▸ Exercise goal
Starting at the first line of the entries below, restate each line exactly until you reach the line with "Picture 2: Row", and print that one too. Leave the pictures out and stop there.

▸ Dataset entries
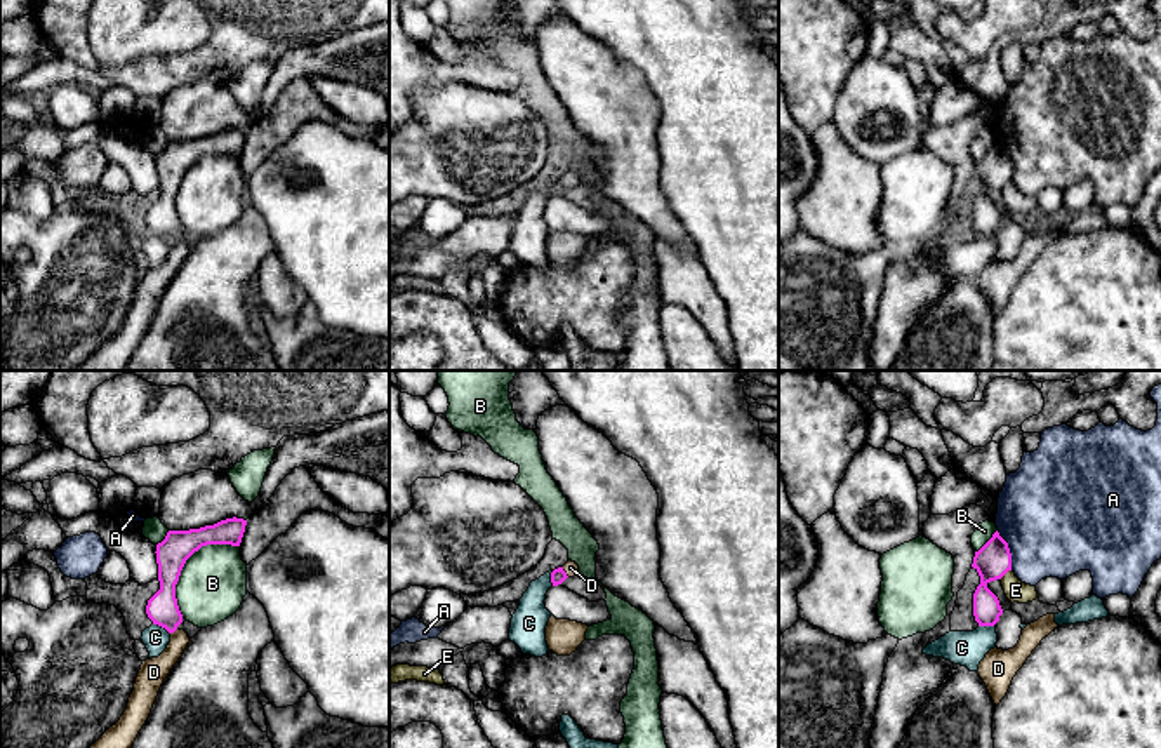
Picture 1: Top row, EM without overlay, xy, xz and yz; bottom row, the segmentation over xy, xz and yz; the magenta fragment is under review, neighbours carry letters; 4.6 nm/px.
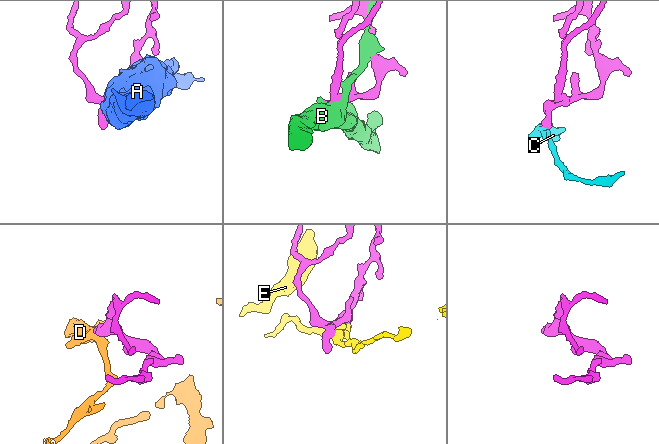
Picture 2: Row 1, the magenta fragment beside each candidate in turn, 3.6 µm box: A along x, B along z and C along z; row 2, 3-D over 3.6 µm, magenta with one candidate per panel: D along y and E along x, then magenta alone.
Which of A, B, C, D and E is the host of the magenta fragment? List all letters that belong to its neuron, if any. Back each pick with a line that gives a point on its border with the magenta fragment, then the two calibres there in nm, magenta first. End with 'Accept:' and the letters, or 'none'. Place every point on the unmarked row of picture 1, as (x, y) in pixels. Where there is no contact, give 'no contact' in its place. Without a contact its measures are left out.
D: meets magenta in xz at (565, 183); 70 nm thick on the magenta side, 70 nm on the other
Accept: D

▸ Output of the exercise
Picture 1: Top row, EM without overlay, xy, xz and yz; bottom row, the segmentation over xy, xz and yz; the magenta fragment is under review, neighbours carry letters; 4.6 nm/px.
Picture 2: Row 1, the magenta fragment beside each candidate in turn, 3.6 µm box: A along x, B along z and C along z; row 2, 3-D over 3.6 µm, magenta with one candidate per panel: D along y and E along x, then magenta alone.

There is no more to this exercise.